[Opening Text passage section]

Happy Spring!

Happy spring!

It’s a new season, so we have updated rules today.

At least as importantly: I started daily publishing on Free Refills a year ago on the equinox. (Read the inaugural piece here.) That’s right: today is the first piece in the second year of this project. To celebrate that anniversary, here’s a picture of some confetti:

Hooray!
Hooray!

To answer your question, yeah, it feels really good. As soon as I stopped to think about it, it hit me really hard and moved me into a space of reflection. Like, holy shit, I guess I’m pretty committed to this project.

Stick around. I got your back.

Thanks for reading.

How to Be a Beginner, and How Not To

My wife has been expressing interest in learning to play tennis. She’s been asking me to go out to the courts with her and teach her a few things. Last Saturday, we went and did so.

Before we went to hit, I asked her, “Have you done any racquet sports before?” She said, “I played a lot of squash in college. But I haven’t played tennis since high school. And back then we were still using wooden racquets.”

That’s a long time ago now, and while playing squash is good for practicing hand-eye coordination, the tennis stroke is completely different. So we were starting not completely from scratch but close to it.

I’m not really qualified on teach more than the very basics of the tennis stroke, but I am able to see things like swing path and what the racquet face is doing. What we found most effective was me standing at the net with a bucket of balls and hitting them to her so she could practice groundstrokes. Unsurprisingly, she hit a lot of them into the net and a lot of them long. In response, I would either say something like, “You opened the racket face on that one” or I would try to demonstrate what I’d seen so she’d have a visual of what her body had done. I figured if I could help her understand the “why” of when her shots went awry, she might be able to use experimentation and her intuitive understanding of what a good swing looks like (from having watched high-level tennis) to improve without me saying too much. Because she’s seen good tennis shots before, some part of her brain/body is trying to emulate what it has seen. My hypothesis was basically this: if you can help a student understand what she did to get the result she didn’t want, she’ll know where to focus her attention as she experiments.

[Closing Text passage section]

### Apply what you read
• a. In the post above about learning tennis, what racquet sport does the wife say she played a lot of in college?
• b. Pick up the post above about teaching tennis to a beginner, continuing it in the same voice from its last sentence.

[Opening Record extracts section]

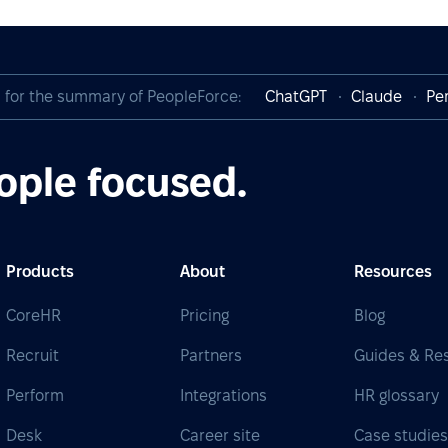
I for the summary of PeopleForce:
ChatGPT
Claude
Per
ople focused.
Products
About
Resources
CoreHR
Pricing
Blog
Recruit
Partners
Guides & Re
Perform
Integrations
HR glossary
Desk
Career site
Case studie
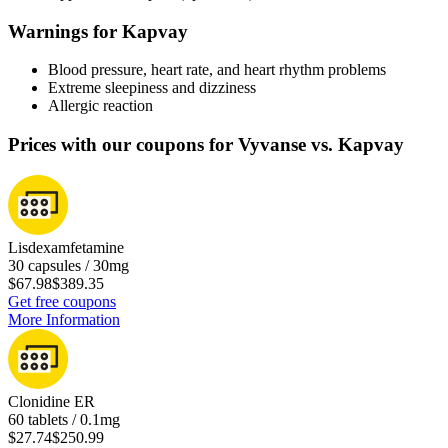
Warnings for Kapvay
Blood pressure, heart rate, and heart rhythm problems
Extreme sleepiness and dizziness
Allergic reaction
Prices with our coupons for Vyvanse vs. Kapvay
Lisdexamfetamine
30 capsules / 30mg
$67.98
$389.35
Get free coupons
More Information
Clonidine ER
60 tablets / 0.1mg
$27.74
$250.99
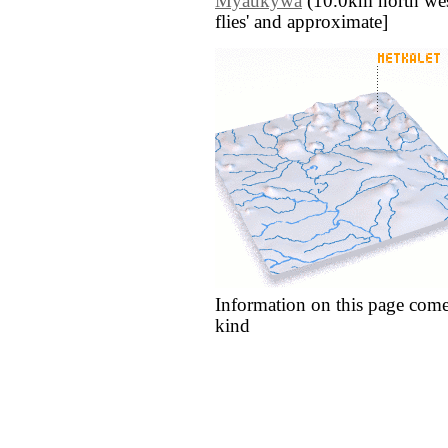
Myaukywa
(10.0km north west)
flies' and approximate]
Information on this page come
kind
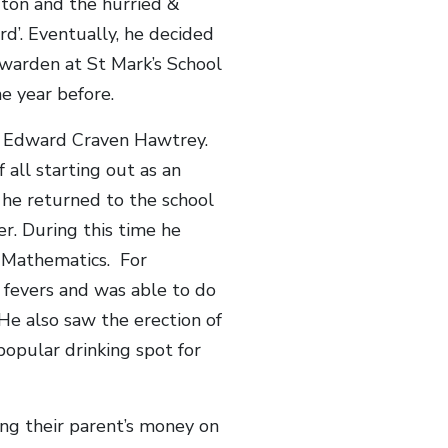
Eton and the hurried &
d’. Eventually, he decided
s warden at St Mark’s School
e year before.
 Edward Craven Hawtrey.
 all starting out as an
 he returned to the school
r. During this time he
f Mathematics. For
s fevers and was able to do
He also saw the erection of
popular drinking spot for
ng their parent’s money on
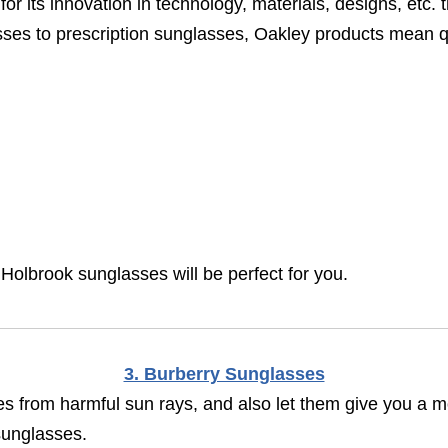
for its innovation in technology, materials, designs, etc.
es to prescription sunglasses, Oakley products mean qu
 Holbrook sunglasses will be perfect for you.
3. Burberry Sunglasses
s from harmful sun rays, and also let them give you a mo
sunglasses.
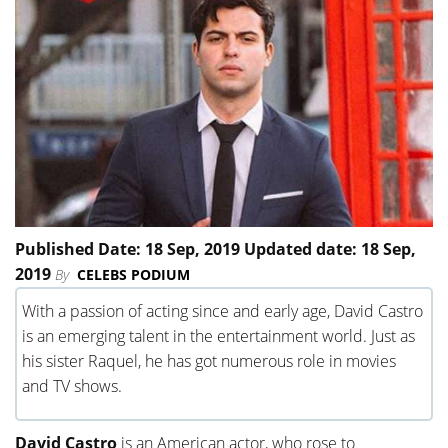
Published Date: 18 Sep, 2019 Updated date: 18 Sep,
2019
By
CELEBS PODIUM
With a passion of acting since and early age, David Castro
is an emerging talent in the entertainment world. Just as
his sister Raquel, he has got numerous role in movies
and TV shows.
David Castro
is an American actor, who rose to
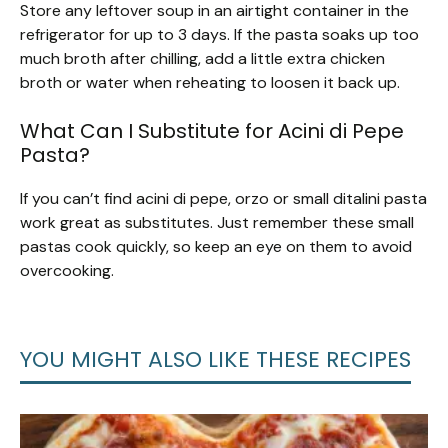
Store any leftover soup in an airtight container in the
refrigerator for up to 3 days. If the pasta soaks up too
much broth after chilling, add a little extra chicken
broth or water when reheating to loosen it back up.
What Can I Substitute for Acini di Pepe
Pasta?
If you can’t find acini di pepe, orzo or small ditalini pasta
work great as substitutes. Just remember these small
pastas cook quickly, so keep an eye on them to avoid
overcooking.
YOU MIGHT ALSO LIKE THESE RECIPES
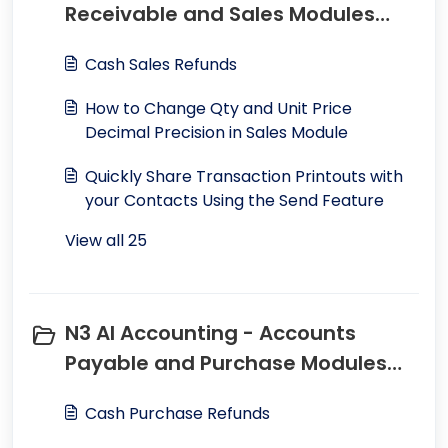
Receivable and Sales Modules
(25)
Cash Sales Refunds
How to Change Qty and Unit Price
Decimal Precision in Sales Module
Quickly Share Transaction Printouts with
your Contacts Using the Send Feature
View all 25
N3 AI Accounting - Accounts
Payable and Purchase Modules
(19)
Cash Purchase Refunds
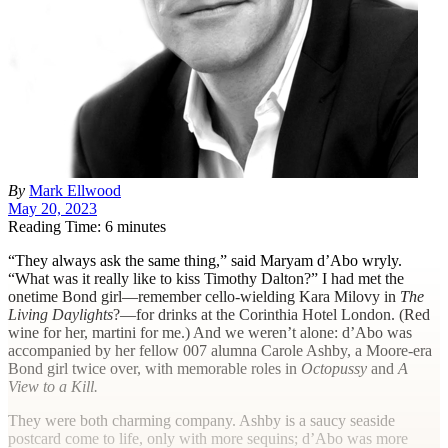
By
Mark Ellwood
May 20, 2023
Reading Time: 6 minutes
“T
hey always ask the same thing,” said Maryam d’Abo wryly.
“What was it really like to kiss Timothy Dalton?” I had met the
onetime Bond girl—remember cello-wielding Kara Milovy in
The
Living Daylights
?—for drinks at the Corinthia Hotel London. (Red
wine for her, martini for me.) And we weren’t alone: d’Abo was
accompanied by her fellow 007 alumna Carole Ashby, a Moore-era
Bond girl twice over, with memorable roles in
Octopussy
and
A
View to a Kill.
They were both charming company. Ashby is a saucy seaside
postcard come to life, only with more sequins; d’Abo was more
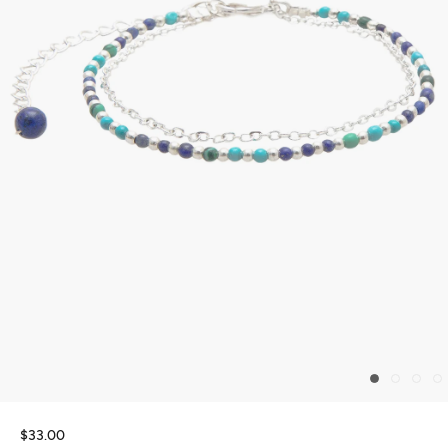
$33.00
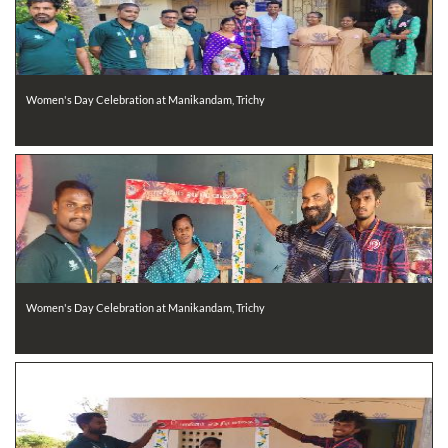
Women's Day Celebration at Manikandam, Trichy
Women's Day Celebration at Manikandam, Trichy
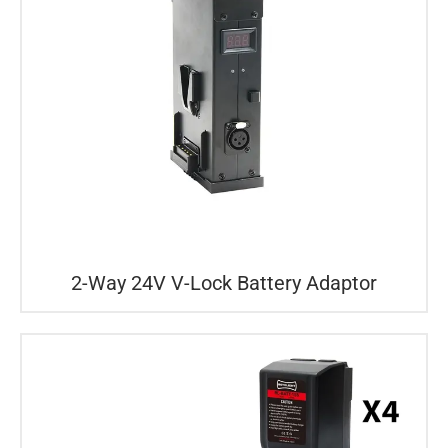
2-Way 24V V-Lock Battery Adaptor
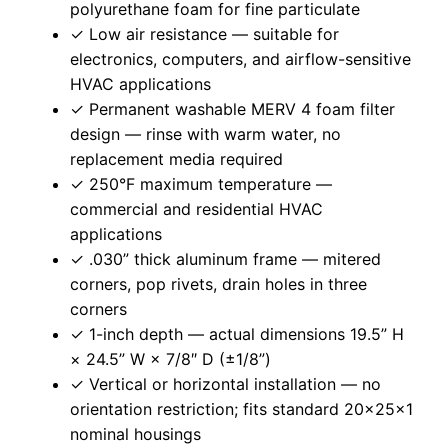
polyurethane foam for fine particulate
✓ Low air resistance — suitable for
electronics, computers, and airflow-sensitive
HVAC applications
✓ Permanent washable MERV 4 foam filter
design — rinse with warm water, no
replacement media required
✓ 250°F maximum temperature —
commercial and residential HVAC
applications
✓ .030” thick aluminum frame — mitered
corners, pop rivets, drain holes in three
corners
✓ 1-inch depth — actual dimensions 19.5” H
× 24.5” W × 7/8″ D (±1/8”)
✓ Vertical or horizontal installation — no
orientation restriction; fits standard 20x25x1
nominal housings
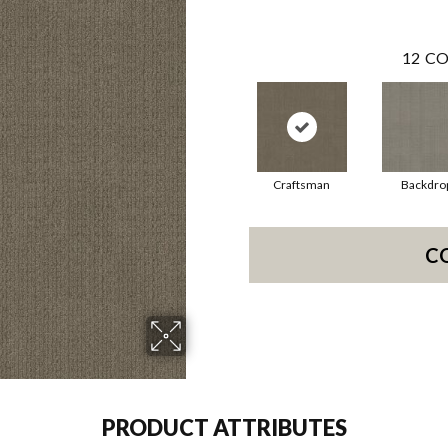
12
CO
Craftsman
Backdro
C
PRODUCT ATTRIBUTES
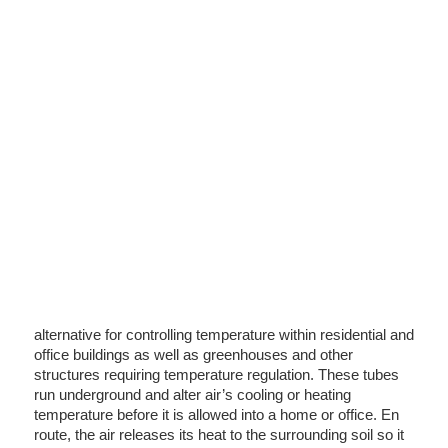
alternative for controlling temperature within residential and
office buildings as well as greenhouses and other
structures requiring temperature regulation. These tubes
run underground and alter air’s cooling or heating
temperature before it is allowed into a home or office. En
route, the air releases its heat to the surrounding soil so it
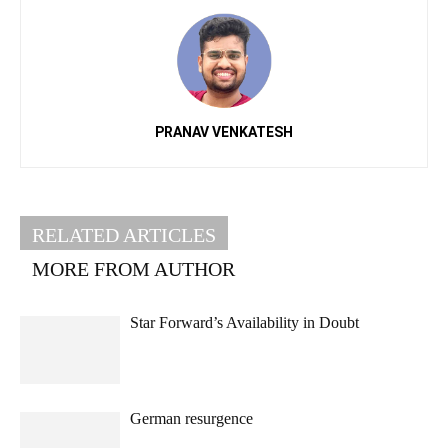
PRANAV VENKATESH
RELATED ARTICLES
MORE FROM AUTHOR
Star Forward’s Availability in Doubt
German resurgence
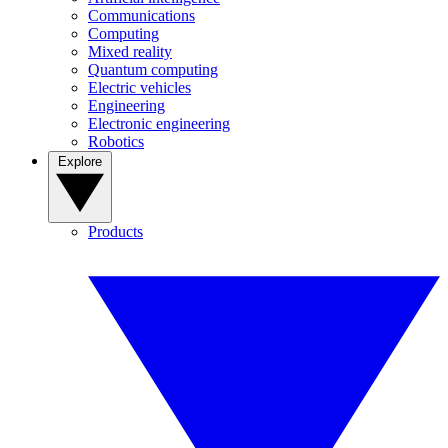
Communications
Computing
Mixed reality
Quantum computing
Electric vehicles
Engineering
Electronic engineering
Robotics
Explore
Products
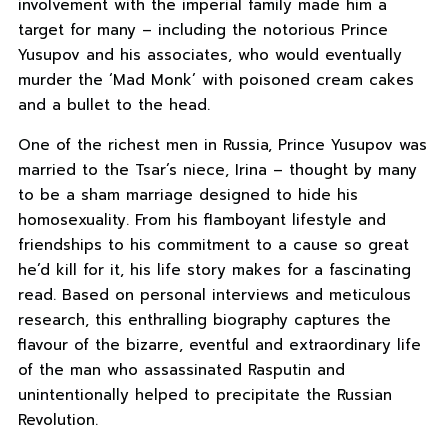
involvement with the imperial family made him a
target for many – including the notorious Prince
Yusupov and his associates, who would eventually
murder the ‘Mad Monk’ with poisoned cream cakes
and a bullet to the head.
One of the richest men in Russia, Prince Yusupov was
married to the Tsar’s niece, Irina – thought by many
to be a sham marriage designed to hide his
homosexuality. From his flamboyant lifestyle and
friendships to his commitment to a cause so great
he’d kill for it, his life story makes for a fascinating
read. Based on personal interviews and meticulous
research, this enthralling biography captures the
flavour of the bizarre, eventful and extraordinary life
of the man who assassinated Rasputin and
unintentionally helped to precipitate the Russian
Revolution.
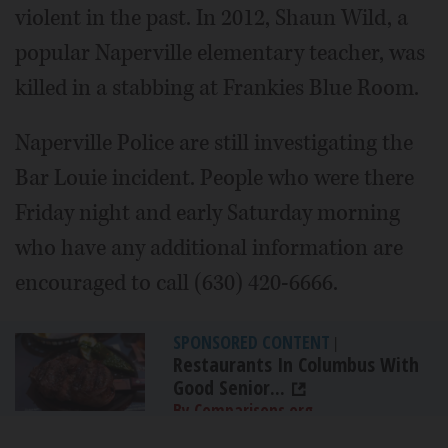
violent in the past. In 2012, Shaun Wild, a
popular Naperville elementary teacher, was
killed in a stabbing at Frankies Blue Room.
Naperville Police are still investigating the
Bar Louie incident. People who were there
Friday night and early Saturday morning
who have any additional information are
encouraged to call (630) 420-6666.
SPONSORED CONTENT
|
Restaurants In Columbus With
Good Senior...
By Comparisons.org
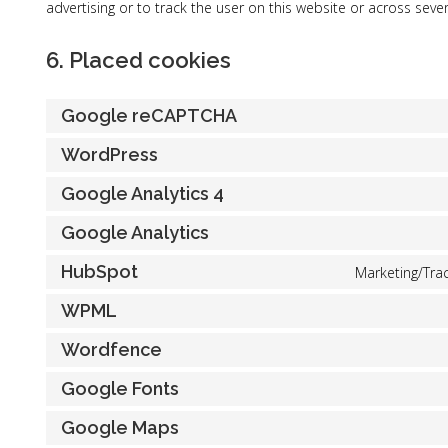
advertising or to track the user on this website or across seve
6. Placed cookies
Google reCAPTCHA
WordPress
Google Analytics 4
Google Analytics
HubSpot
Marketing/Trac
WPML
Wordfence
Google Fonts
Google Maps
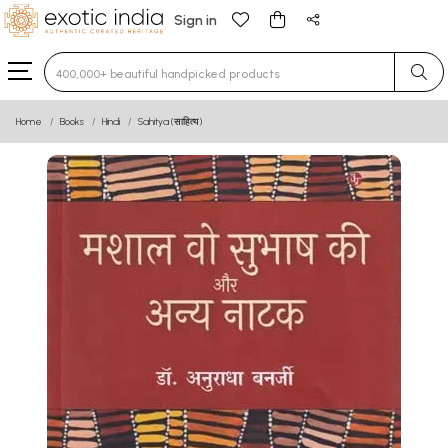
Sign in
Type 3 or more characters for results.
Home
Books
Hindi
Sahitya (साहित्य)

[Closing Record extracts section]

### Responses by item number
• a. Squash.

• b.
At one point, after hitting the unpteenth ball into the net, she said, “I’m pretty bad at this.” I responded almost automatically: “No, you aren’t bad at this. You just haven’t ever done it much, and you haven’t done it at all for half a lifetime.”

When I say that, I’m not being insincere and I’m not making a semantic distinction without greater significance. Having watched the improvements I’ve seen from my ski students this winter, I have come to believe that most people are capable of doing much more than they give themselves credit for, but they don’t know how to let themselves be beginners. I am convinced that the difference between not doing something well and doing it well is partly good instruction and mostly a willingness to practice.

Why do we do this to ourselves? Why do we try a new activity, compare ourselves to people who’ve practiced it much more than we have, and then declare ourselves to be bad at it? Bad is not a neutral word. In essence, we’re declaring ourselves to be in some way deficient. We’re shaming ourselves. And I’m not claiming that I’m somehow immune to doing the same thing. But I see it all the time and it’s starting to make me sad. We use that judgment to narrow our worlds. We use it to keep ourselves from exploring, from experimenting, from fun. By saying, “Oh, I’m bad at that,” we limit our lives.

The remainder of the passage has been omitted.